TEXT SEGMENT —
So too, of course, is selfishness. The evolutionary pathway to morality, then, runs through the mutual benefits that come about when members of a group cooperate not only to care for kin, secure food, and fight off rival groups, but to suppress bad actors within the group. Put those together, and you have the beginnings of morality; love, sympathy, kindness, fidelity, and generosity are its shoots and leaves. Add to it the power of human language, abstract thought, and social contracts, and you get the rise of a civilization capable of moral progress.

Ancient religion likely advanced morals. Amid the debris of ritual commandments in the Bible and Koran are moral injunctions, such as Exodus 23:5: “If thou see the ass of him that hateth thee lying under his burden…thou shalt surely help with him.”

Today, however, the problem with religious morality is evident: it’s frozen in time. If morals came down the mountain with Moses or through an angel’s pen, progress makes no sense. That’s precisely the stand that ISIS and Christian Reconstructionists take.

Rejecting that stand doesn’t require one to be an atheist. Evolved morals are consistent with theistic evolution—a position held by about one-third of Americans. But surely acknowledging the evolutionary origins of morality will help us revive the concept of moral progress. Otherwise we’re stuck looking to Scripture for guidance on texting while driving.

CHALLENGE 1 — In the passage on the origins of morality, reproduce the portion that begins with the words "Today, however, the" and stops after "texting while driving.", swapping in "ancient texts" wherever "Scripture" appears.
CHALLENGE 2 —
Answer these about the passage on the origins of morality:
(a) Which Bible verse is quoted?
(b) About what share of Americans hold the position of theistic evolution?
(c) Which two groups take the stand that progress makes no sense?
CHALLENGE 3 — Render this sentence from the passage on the origins of morality into Spanish: "Rejecting that stand doesn’t require one to be an atheist."

DATA PROVIDED —
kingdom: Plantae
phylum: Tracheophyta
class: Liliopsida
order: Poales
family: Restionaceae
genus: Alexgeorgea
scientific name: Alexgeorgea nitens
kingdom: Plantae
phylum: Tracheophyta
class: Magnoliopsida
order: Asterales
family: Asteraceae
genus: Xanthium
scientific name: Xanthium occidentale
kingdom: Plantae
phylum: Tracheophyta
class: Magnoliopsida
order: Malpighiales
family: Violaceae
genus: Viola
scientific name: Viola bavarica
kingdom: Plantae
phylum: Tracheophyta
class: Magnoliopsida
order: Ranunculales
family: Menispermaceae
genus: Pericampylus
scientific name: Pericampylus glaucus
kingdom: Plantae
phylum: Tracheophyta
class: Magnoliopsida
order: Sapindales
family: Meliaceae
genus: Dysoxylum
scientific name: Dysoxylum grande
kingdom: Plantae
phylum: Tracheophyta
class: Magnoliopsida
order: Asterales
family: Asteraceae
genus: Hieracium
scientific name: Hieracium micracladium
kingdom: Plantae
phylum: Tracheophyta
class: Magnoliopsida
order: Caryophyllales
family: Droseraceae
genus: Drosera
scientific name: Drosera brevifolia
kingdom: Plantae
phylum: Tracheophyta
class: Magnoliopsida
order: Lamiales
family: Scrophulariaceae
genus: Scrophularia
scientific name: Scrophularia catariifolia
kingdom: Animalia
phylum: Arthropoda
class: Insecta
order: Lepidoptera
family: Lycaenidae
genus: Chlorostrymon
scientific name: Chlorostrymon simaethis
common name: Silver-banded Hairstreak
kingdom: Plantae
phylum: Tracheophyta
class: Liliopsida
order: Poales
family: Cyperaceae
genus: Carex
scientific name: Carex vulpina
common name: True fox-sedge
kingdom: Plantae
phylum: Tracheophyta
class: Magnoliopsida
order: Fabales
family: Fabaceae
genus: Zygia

CORRECT OUTPUT 1 —
Today, however, the problem with religious morality is evident: it’s frozen in time. If morals came down the mountain with Moses or through an angel’s pen, progress makes no sense. That’s precisely the stand that ISIS and Christian Reconstructionists take.

Rejecting that stand doesn’t require one to be an atheist. Evolved morals are consistent with theistic evolution—a position held by about one-third of Americans. But surely acknowledging the evolutionary origins of morality will help us revive the concept of moral progress. Otherwise we’re stuck looking to ancient texts for guidance on texting while driving.

CORRECT OUTPUT 2 —
(a) Exodus 23:5
(b) About one-third
(c) ISIS and Christian Reconstructionists

CORRECT OUTPUT 3 — Rechazar esa postura no exige ser ateo.